La campagne menée depuis des années par les gouvernements africains pour des réformes visant à réduire leurs coûts d’emprunt a reçu un nouvel élan lundi, lorsque M. Macron a déclaré soutenir la création d’un mécanisme de garantie de première perte afin de réduire les risques liés aux investissements sur le continent et qu’il défendrait cette idée lors du sommet du G7 le mois prochain.

Les gouvernements africains affirment souffrir d’une perception excessive du risque chez les prêteurs, ce qui peut rendre le crédit prohibitif.

« Le problème… n’est pas la liquidité. C’est l’architecture du risque », a déclaré le président kényan William Ruto lors du sommet Africa Forward, qui s’est tenu lundi et mardi à Nairobi, la capitale du Kenya.
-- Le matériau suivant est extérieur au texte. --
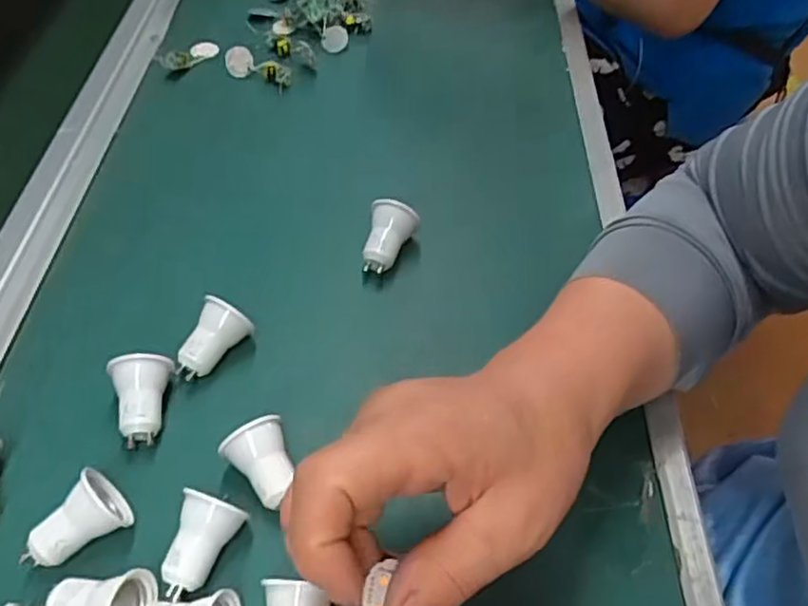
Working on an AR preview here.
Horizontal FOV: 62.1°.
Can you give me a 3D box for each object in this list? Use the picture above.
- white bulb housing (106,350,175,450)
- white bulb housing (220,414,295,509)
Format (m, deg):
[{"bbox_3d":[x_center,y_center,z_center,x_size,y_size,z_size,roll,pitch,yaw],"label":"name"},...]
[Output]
[{"bbox_3d":[-0.137,0.050,0.356,0.030,0.029,0.039,-13,53,-11],"label":"white bulb housing"},{"bbox_3d":[-0.069,0.083,0.334,0.031,0.033,0.037,-23,56,-18],"label":"white bulb housing"}]

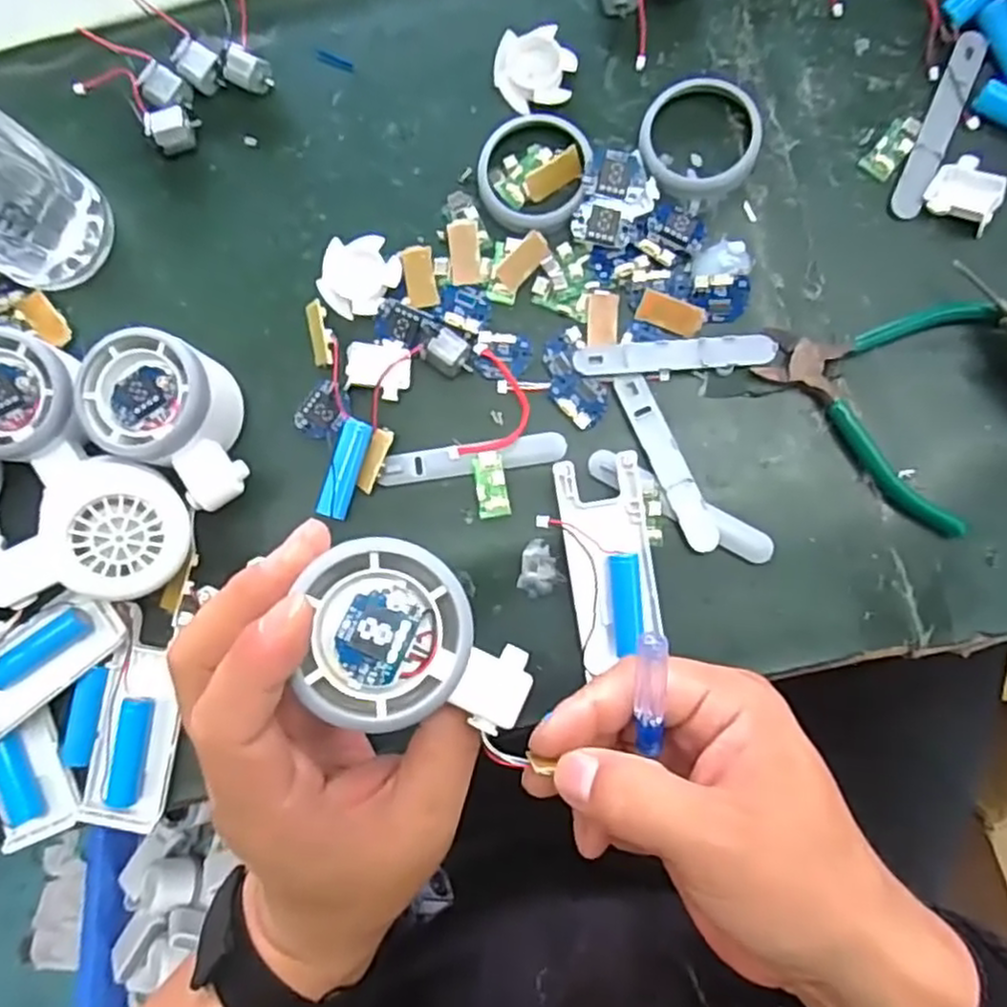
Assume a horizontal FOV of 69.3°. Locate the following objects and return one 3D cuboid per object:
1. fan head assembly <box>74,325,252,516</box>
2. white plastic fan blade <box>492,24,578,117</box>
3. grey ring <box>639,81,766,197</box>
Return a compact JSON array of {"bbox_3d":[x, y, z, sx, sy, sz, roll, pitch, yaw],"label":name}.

À l’invitation d’Emmanuel Macron, M. Ruto participera au sommet du G7 à Évian-les-Bains, en France, et espère y dynamiser les propositions qu’il pourra présenter.

Plus de 30 chefs d’État africains, ainsi que des dirigeants d’institutions financières multilatérales et des chefs d’entreprise venus de toute l’Afrique et de France, participent à ce sommet de Nairobi, le premier organisé par la France dans un pays anglophone.

La France entend profiter de cet événement – ​​qui, selon Macron, a mobilisé 23 milliards d’euros (27,01 milliards de dollars) d’investissements en Afrique – pour développer de nouveaux partenariats sur le continent, après avoir constaté le déclin de son influence dans ses anciennes colonies d’Afrique de l’Ouest.

Les pays africains réclament les modalités d’évaluation du risque de crédit

Le Secrétaire général de l’ONU, António Guterres, a souligné que les pays africains sont confrontés à des coûts d’emprunt en moyenne deux fois plus élevés que ceux des économies industrialisées avancées.

« Il ne s’agit pas d’un verdict du marché sur l’Afrique, mais d’un verdict sur les injustices du système », a-t-il déclaré lors du sommet.

Dénonçant ce qu’ils considèrent comme des préjugés à leur encontre qui surestiment le risque du continent, les gouvernements africains ont appelé à une réforme des méthodologies utilisées par les agences de notation.

Les principales agences, dont S&P Global Ratings, Moody’s et Fitch, rejettent les accusations de partialité régionale, affirmant que leurs notations reposent sur des critères appliqués à l’échelle mondiale et rendus publics.

La proposition de Macron d’un mécanisme de garantie de première perte contribuerait à dynamiser les flux de capitaux vers l’Afrique. Elle s’inscrit dans une démarche plus large visant à mobiliser des capitaux privés pour les pays africains, alors que les gouvernements des pays riches réduisent leurs financements au développement au profit de la défense et d’autres priorités nationales.

Si d’autres pays du G7 ont exprimé leur soutien à une plus grande réactivité des institutions financières internationales aux besoins africains, le niveau de soutien apporté aux propositions spécifiques reste incertain.